1

In several presentations (e.g, 1, 2, 3) on cluster management, one of the scheduler's objectives is to reduce coordinated failures by distributing tasks of a single job across computing nodes that are less likely to fail together.

Why are correlated failures of tasks within a single job undesirable? If I understood correctly, all the tasks need to finish before the job is complete. So at first glance, it's better if task failures are limited to a small number of jobs, so that only those jobs experience the delay due to re-submission of failed tasks.

I would understand if all the tasks in a job were simply replicating the same work, but with hundreds of tasks per job that can't be the case (perhaps there are 3-4 identical tasks for fault tolerance purpose, and I do understand why it's important to reduce correlated failures for those groups of tasks).

max
  • 49,282
  • 56
  • 208
  • 355

1 Answers1

0

I figured out what I missed.

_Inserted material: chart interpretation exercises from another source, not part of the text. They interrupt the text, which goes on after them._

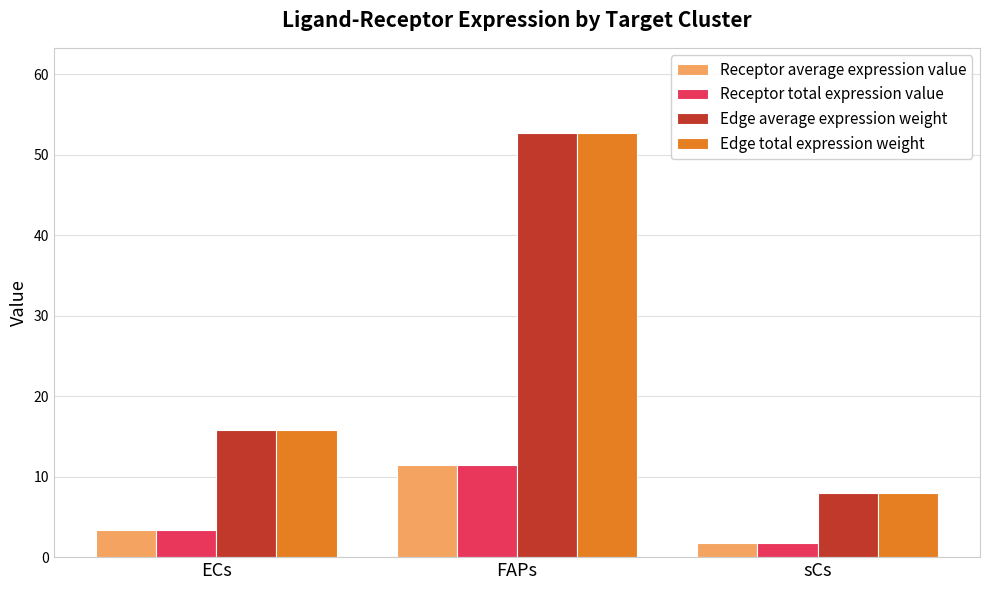

What value does the Receptor total expression value series have at ECs?

3.4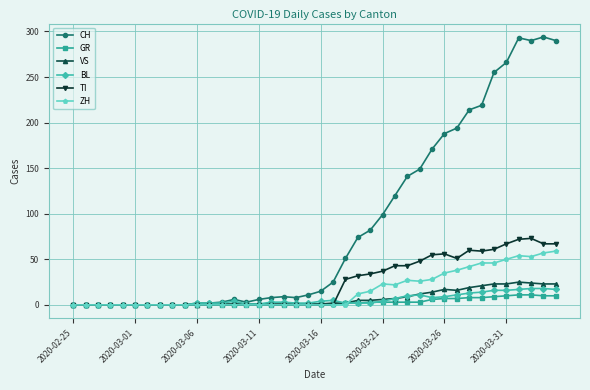

Which series has the largest total across all categories?

CH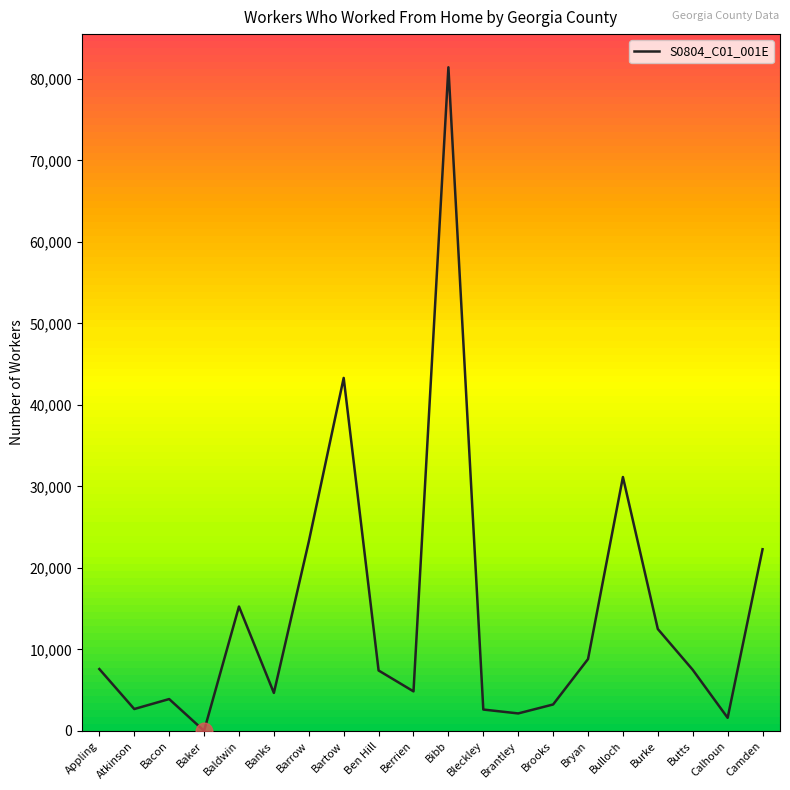

Where does the data first go above 7488?

Appling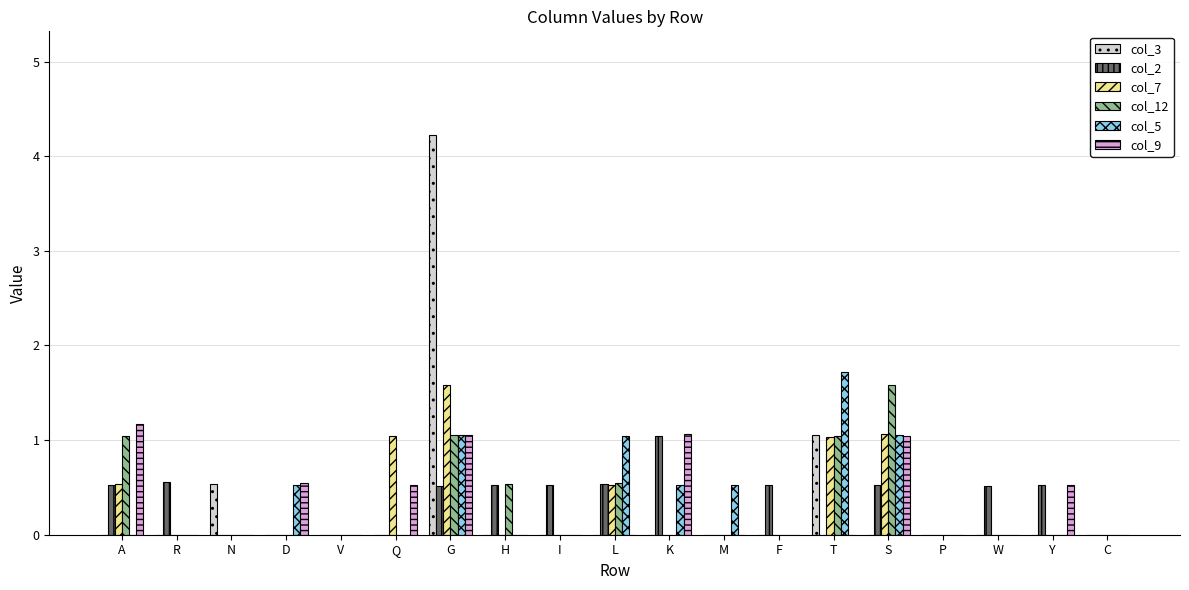

True or false: col_7 has a value of 0.0 at C.

True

I somehow thought of a job that splits work statically across a pre-determined set of tasks.

Actually, in the context of cluster management, work is split between tasks dynamically. So tasks are like workers: they announce their availability, say, to a load balancer, and then get dynamically assigned some parts of work.

With this clarification, everything is obvious.

If a task failed, the load balancer will simply re-allocate the corresponding work to other tasks with a slight deterioration in the job performance metric (time to completion in case of a batch job; latency in case of a service job). However, if too many tasks fail in a single job, the job performance will suffer too much. This is precisely why correlated failures are undesirable.

max
  • 49,282
  • 56
  • 208
  • 355